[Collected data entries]
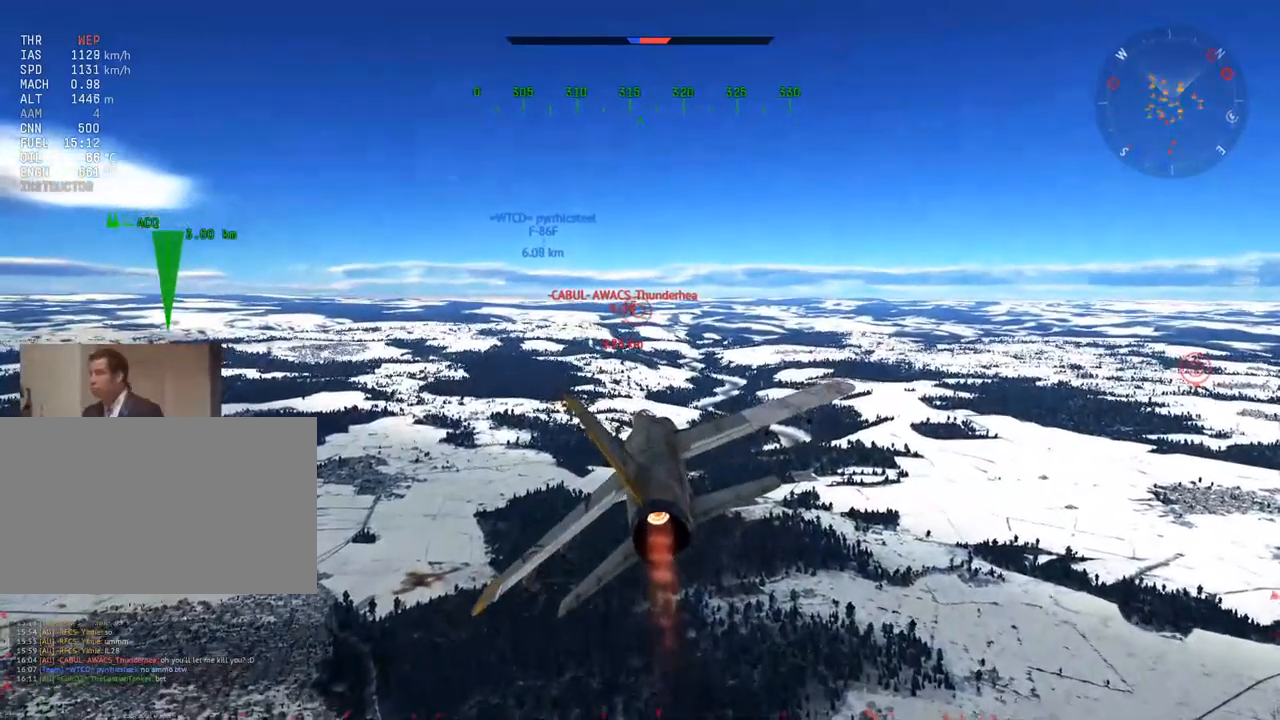
{"keys": [], "mouse": [], "mouse_move": "still", "events": []}
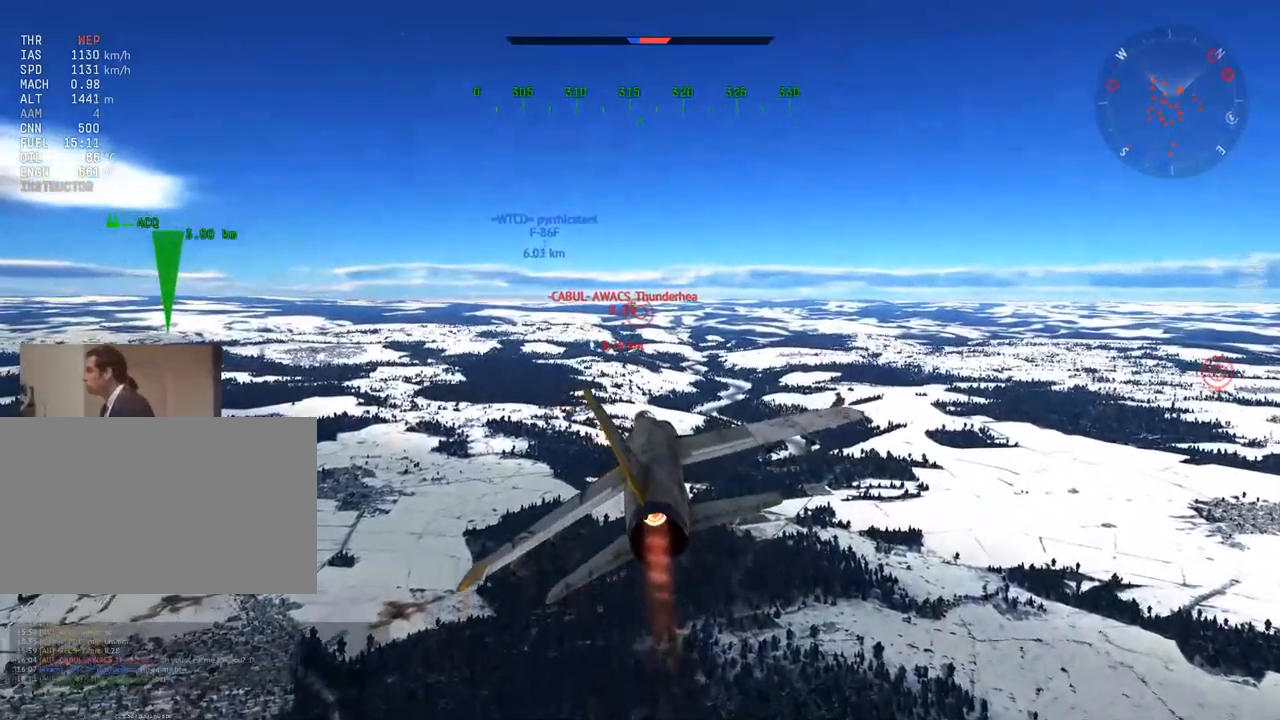
{"keys": [], "mouse": [], "mouse_move": "still", "events": [[233, "w", "down"], [317, "w", "up"]]}
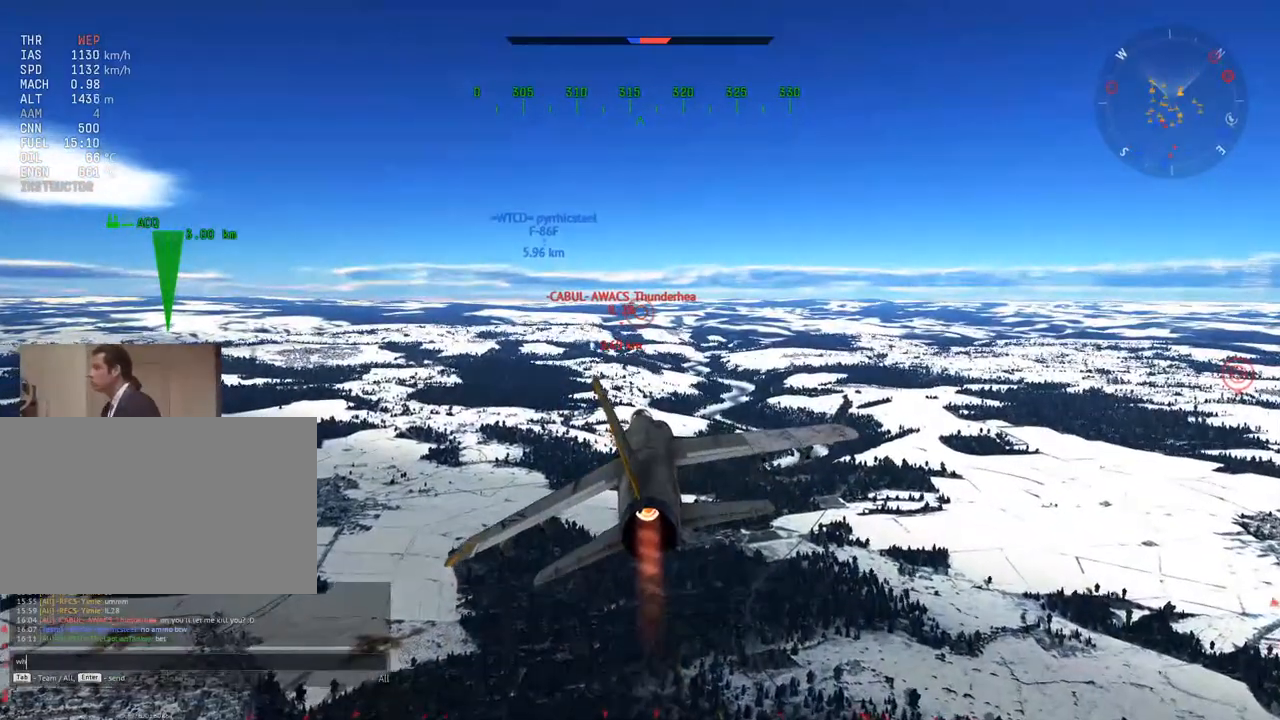
{"keys": [], "mouse": [], "mouse_move": "still", "events": [[151, "a", "down"], [234, "a", "up"], [284, "t", "down"], [384, "t", "up"]]}
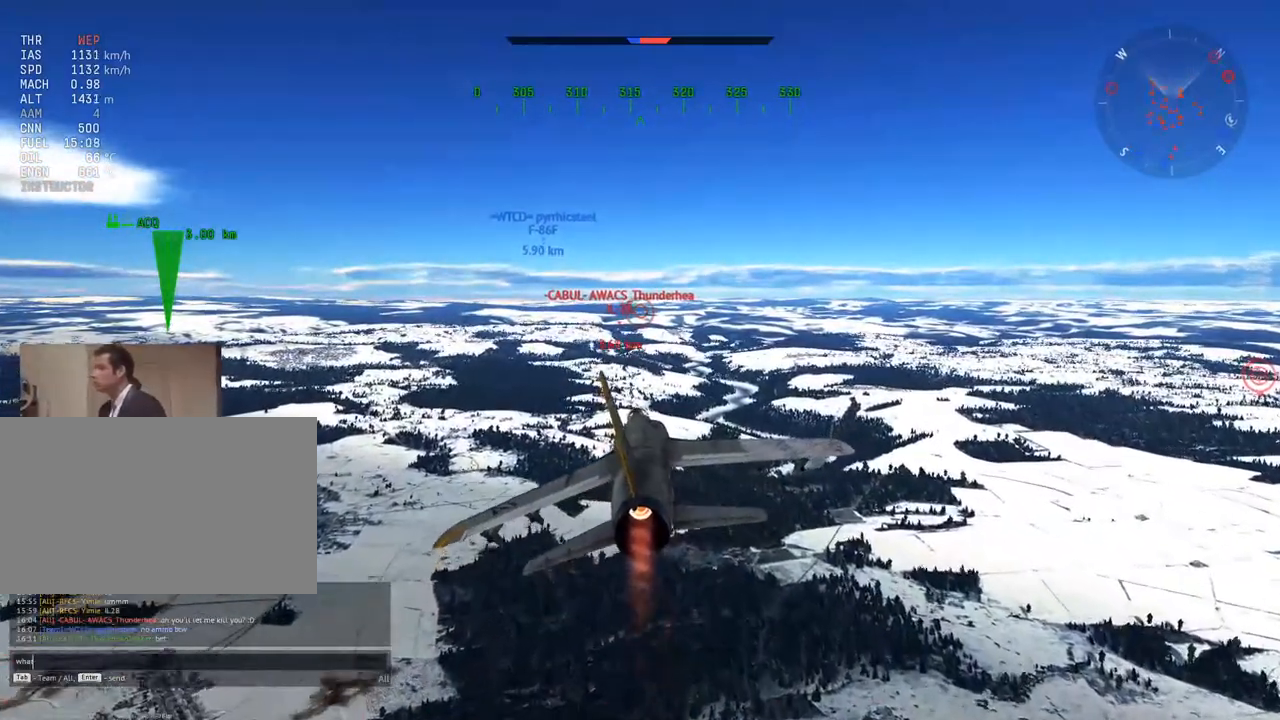
{"keys": [], "mouse": [], "mouse_move": "still", "events": []}
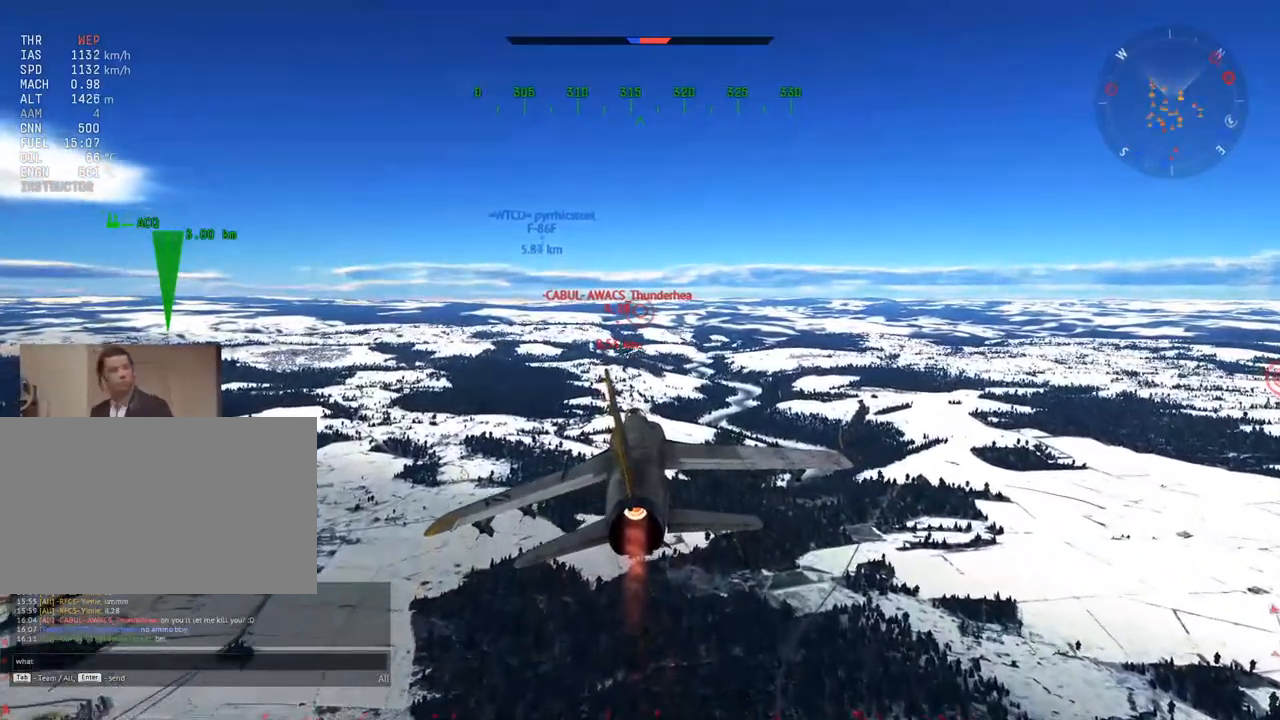
{"keys": [], "mouse": [], "mouse_move": "still", "events": [[84, "space", "down"], [184, "space", "up"], [317, "d", "down"], [451, "d", "up"]]}
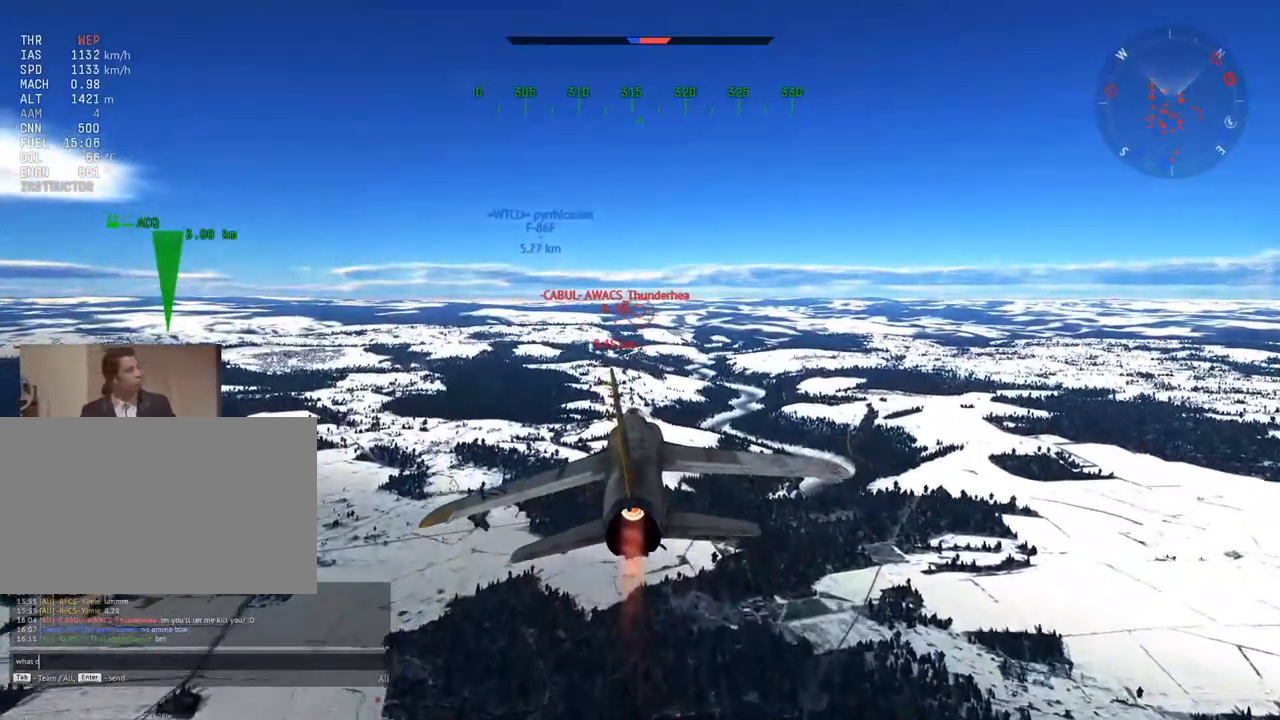
{"keys": [], "mouse": [], "mouse_move": "still", "events": [[284, "space", "down"], [384, "space", "up"]]}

REQUIREMENT
Every line above must be printed again exactly, pictures excluded.

EXERCISE SOLUTION
{"keys": [], "mouse": [], "mouse_move": "still", "events": []}
{"keys": [], "mouse": [], "mouse_move": "still", "events": [[233, "w", "down"], [317, "w", "up"]]}
{"keys": [], "mouse": [], "mouse_move": "still", "events": [[151, "a", "down"], [234, "a", "up"], [284, "t", "down"], [384, "t", "up"]]}
{"keys": [], "mouse": [], "mouse_move": "still", "events": []}
{"keys": [], "mouse": [], "mouse_move": "still", "events": [[84, "space", "down"], [184, "space", "up"], [317, "d", "down"], [451, "d", "up"]]}
{"keys": [], "mouse": [], "mouse_move": "still", "events": [[284, "space", "down"], [384, "space", "up"]]}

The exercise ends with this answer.